Te quiero tanto que si no te hago perrerías me desespero, me soltaste esto con una frialdad absoluta pero con una risa oscura bajo tus labios, como tocar las campanas con tus pezones en un campanario imaginario. Cuando para rematar me respondiste que “mi locura se llama como tú” ya estuve por cagarme en los pantalones pues me empezó a entrar un miedo escénico como jamas había sentido a lo largo de mi vida, estaba esperando la estocada final que no tardo en llegar: voy a abrir un consultorio para dementes como tú… (me cago en sus…).
Intente contraatacar amenazándola con escribir las aventuras y desventuras de Reina en Alcobendas pero eso la estimulo más. Incluso creo que la llego a poner un punto cachonda pues sabiéndose musa de muchas de mis entradas le excito un pleno alegato a su vida en perfecta exclusiva.
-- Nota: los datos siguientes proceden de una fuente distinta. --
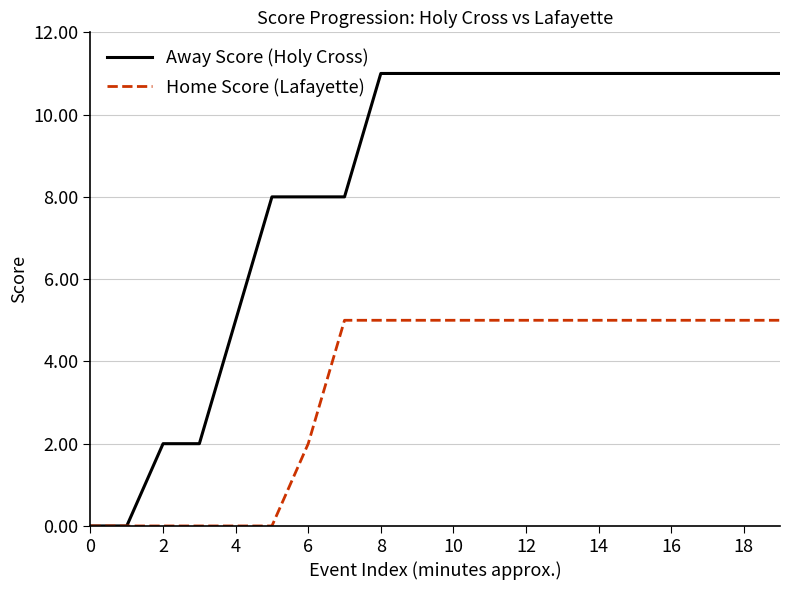

Does the chart display data point markers on the line(s)?

No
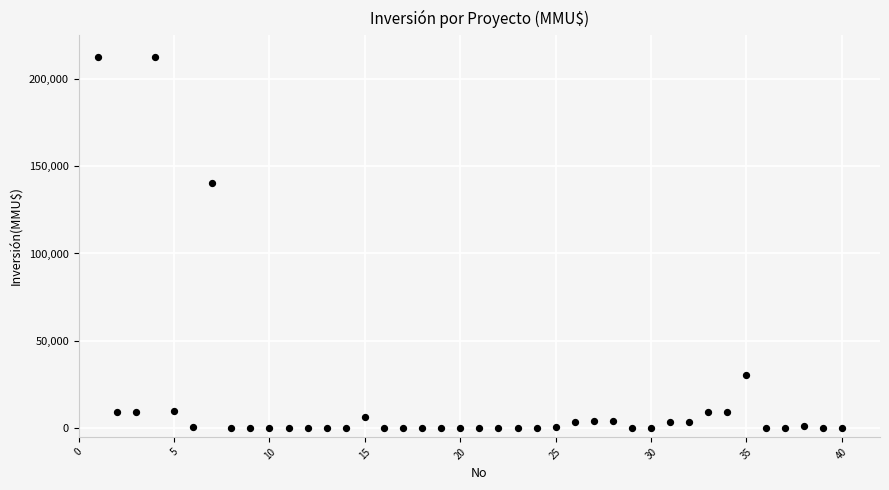

What Y value in the scatter plot is closest to 106250?

140400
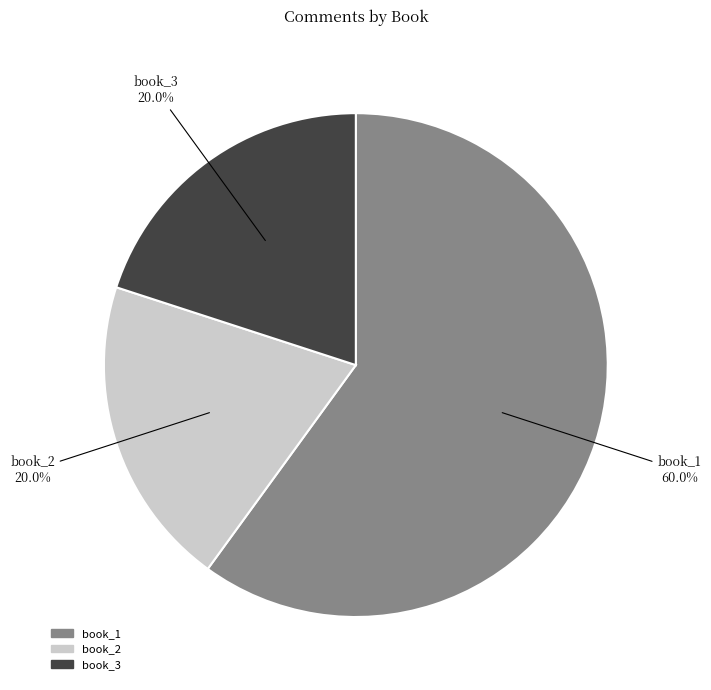

Is book_1 the majority of the pie?

Yes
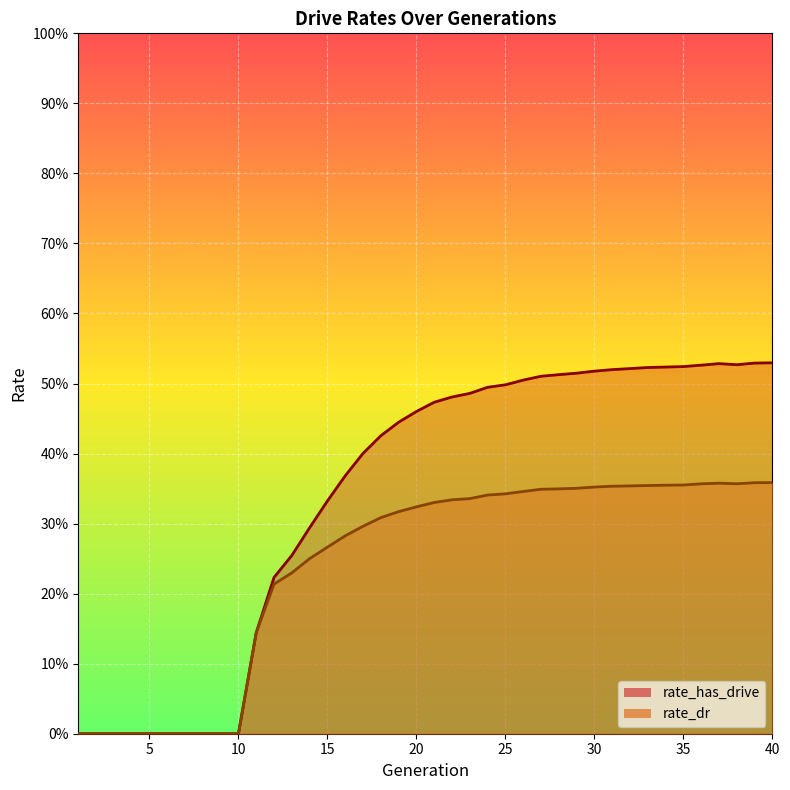

The rate_dr series shows 0.2 at 28. True or false?

False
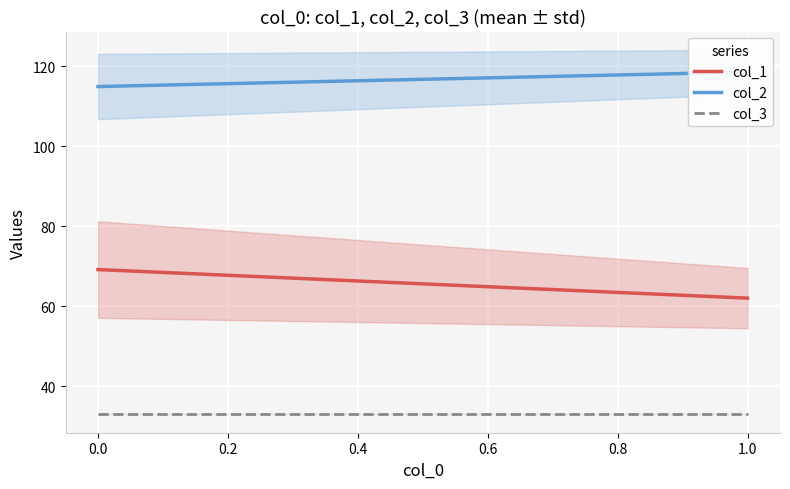

At how many categories does at least one series exceed 58?

2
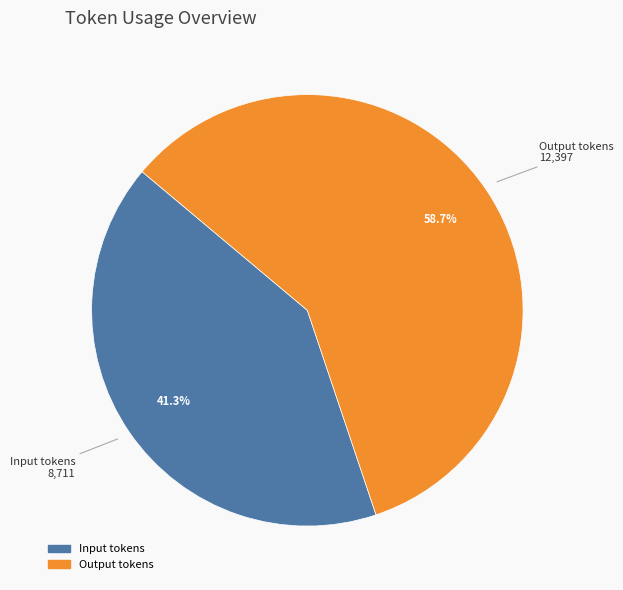

Is there any slice that represents more than half of the pie?

Yes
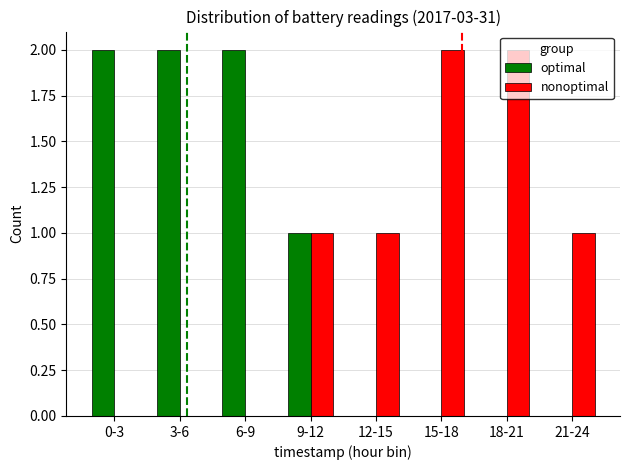

True or false: nonoptimal has a value of 2 at 18-21.

True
Pero porque tiene un cuerpo que es un escándalo y abusa de su materia para torturar y para ponerte en la picota de las letras, provocando, soltando la lengua.
Hoy te he dado los buenos días, como suelo hacerlo habitualmente y tu pasaste de mi culo como si no fuera contigo, lo cierto es que cuando no te digo nada lo afrontas como la III guerra mundial mandando toda tu artillería a mis partes genitales y como no te dignaste en devolver el saludo me sueltas que no te di las buenas noches, que para huevos los tuyos cuando quieres salirte con la tuya.
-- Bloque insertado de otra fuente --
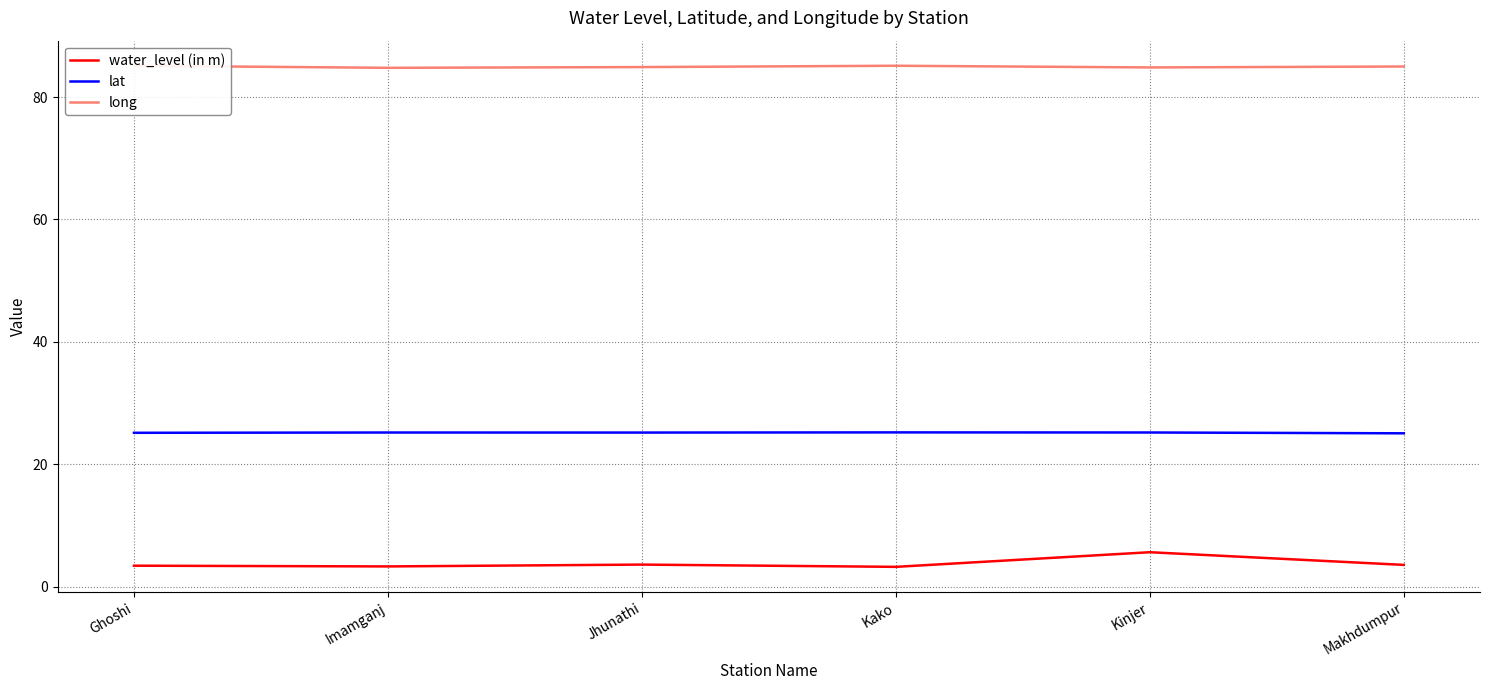

Rank the series at Kako from lowest to highest value.

water_level (in m), lat, long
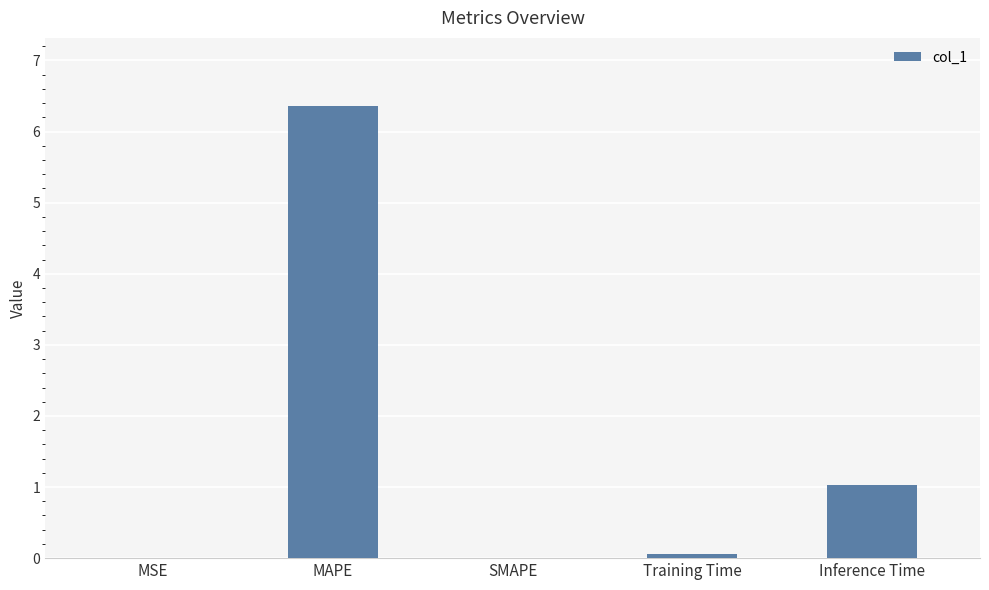

What is the average value?

1.5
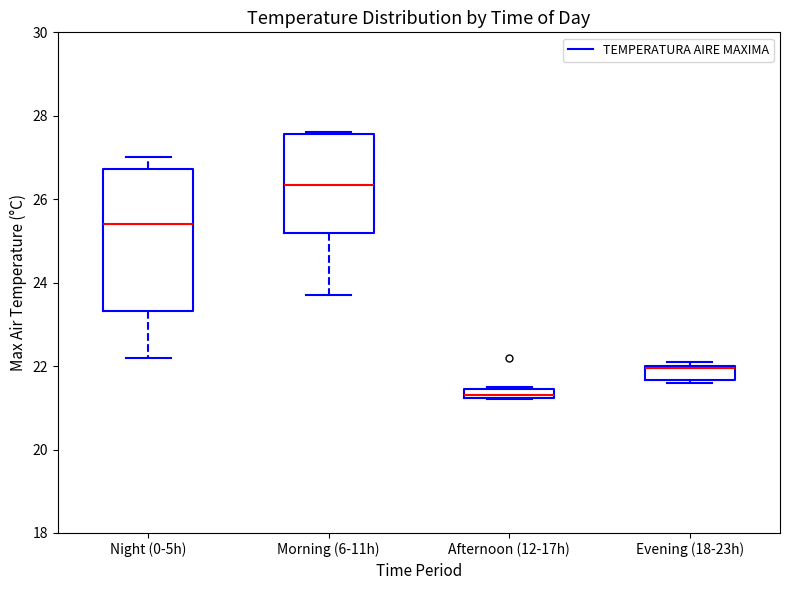

Where is the upper edge of the box for Afternoon (12-17h) on the y-axis? The values are not printed on the chart, so give them approximately, as read against the axis.

21.4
Ahora entiendo que lo de vender la psicología barata es como tener perfumes de contrabando delante de una comisaria y promocionarlos con un megáfono, a ti te va psicoanalizarme para ver mis puntos flacos, a pesar de mis sobradas carnes de jabalí del Norte, e intentas con todo ello desequilibrarme para que deje de repetirte que un día me clavaste una lanza en un costado al cerrar tu blog donde podía leerte cuando me fui de mochilero por América latina , bruja.
Entonces para que no sirva de precedente me voy a hacer el desayuno, si, mezclare cacao con café, bollería industrial con galletas y leche semidesnatada calentada en el microondas, para mayor tortura de tu comprensión, de tus pensamientos que como aceite de motor están lubricando tu siguiente movimiento.